ПИСЬМЕННОЕ ЗАДАНИЕ A: В каком промежутке лет, согласно тексту о внешней политике при Горбачеве, проходили упомянутые в нем советско-американские встречи в верхах?

ИЗВЛЕЧЁННЫЙ ТЕКСТ:

════════════════════

О каких делах идет речь? О прекращении войны в Афганистане, одностороннем моратории на ядерные испытания, более гибкой, инициативной и, не побоюсь этого слова, честной позиции на переговорах об ограничении вооружений (правда о наших вооружениях и вооруженных силах в Центральной Европе открыла путь к соглашению об их значительных сокращениях). Наконец, возросла открытость во внешней политике, были сняты многие ограничения на въезды и выезды из нашей страны.
Особенно важно было то, что именно во внешней политике при Горбачеве были достигнуты значительные успехи, приведшие к концу восьмидесятых – началу девяностых годов к окончанию «холодной войны». В связи с этим нельзя не сказать о советско-американских встречах в верхах с 1985 по 1991 год, очень разных, но всегда содержательных (особенно в сравнении с последующими) и результативных.
В период после 1991 года положительное отношение Запада к Горбачеву продолжает сохраняться, а в чем-то даже становится еще более доброжелательным, что, возможно, объясняется тем, что Запад получил возможность сравнивать его с его преемником.

════════════════════

ПИСЬМЕННОЕ ЗАДАНИЕ B: Измените фрагмент листинга от строки с «Informations sur le paiement» до самого конца листинга включительно: замените «Katalog» на «Księgarnia», прочее оставьте как есть. Картинки в ответ не включайте.

════════════════════

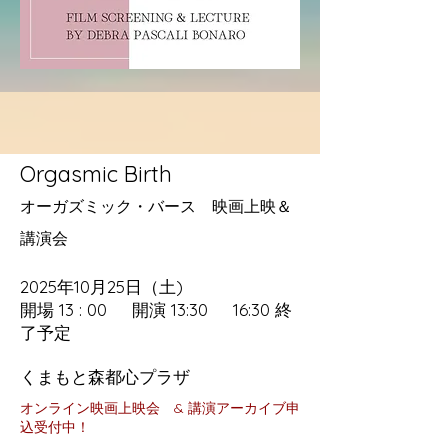
Orgasmic Birth
オーガズミック・バース 映画上映＆
講演会
2025年10月25日（土)
開場 13 : 00 開演 13:30 16:30 終
了予定
​くまもと森都心プラザ
​オンライン映画上映会 & 講演アーカイブ申
込受付中！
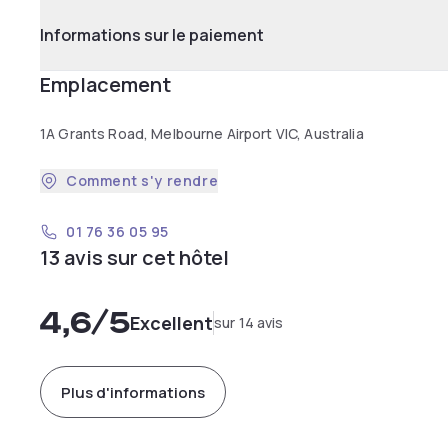
Informations sur le paiement
Emplacement
1A Grants Road, Melbourne Airport VIC, Australia
Comment s'y rendre
01 76 36 05 95
13 avis sur cet hôtel
4,6
/5
Excellent
sur 14 avis
Plus d'informations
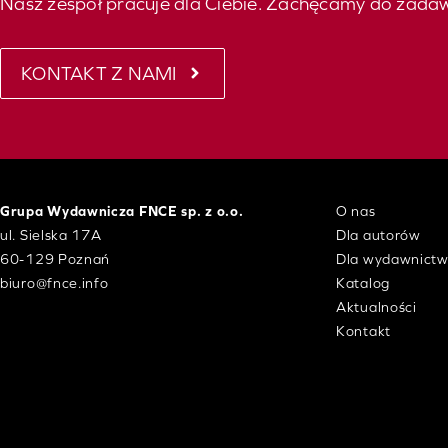
Nasz zespół pracuje dla Ciebie. Zachęcamy do zada
KONTAKT Z NAMI
Grupa Wydawnicza FNCE sp. z o.o.
O nas
ul. Sielska 17A
Dla autorów
60-129 Poznań
Dla wydawnict
biuro@fnce.info
Katalog
Aktualności
Kontakt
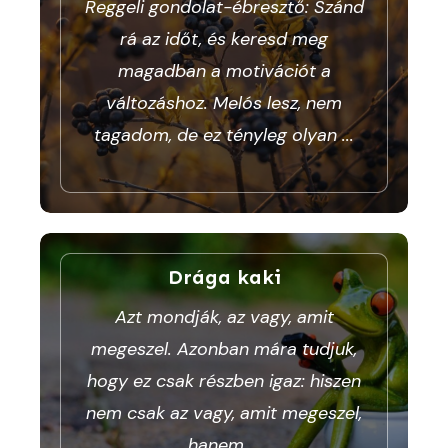
Reggeli gondolat-ébresztő: Szánd
rá az időt, és keresd meg
magadban a motivációt a
változáshoz. Melós lesz, nem
tagadom, de ez tényleg olyan
...
Drága kaki
Azt mondják, az vagy, amit
megeszel. Azonban mára tudjuk,
hogy ez csak részben igaz: hiszen
nem csak az vagy, amit megeszel,
hanem
...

════════════════════

ПОДРОБНОЕ РЕШЕНИЕ A: С 1985 по 1991 год.

ПОДРОБНОЕ РЕШЕНИЕ B:
Informations sur le paiement
Emplacement
1A Grants Road, Melbourne Airport VIC, Australia
Comment s'y rendre
01 76 36 05 95
13 avis sur cet hôtel
4,6
/5
Excellent
sur 14 avis
Plus d'informations
Nasz zespół pracuje dla Ciebie. Zachęcamy do zada
KONTAKT Z NAMI
Grupa Wydawnicza FNCE sp. z o.o.
O nas
ul. Sielska 17A
Dla autorów
60-129 Poznań
Dla wydawnict
biuro@fnce.info
Księgarnia
Aktualności
Kontakt
Reggeli gondolat-ébresztő: Szánd
rá az időt, és keresd meg
magadban a motivációt a
változáshoz. Melós lesz, nem
tagadom, de ez tényleg olyan
...
Drága kaki
Azt mondják, az vagy, amit
megeszel. Azonban mára tudjuk,
hogy ez csak részben igaz: hiszen
nem csak az vagy, amit megeszel,
hanem
...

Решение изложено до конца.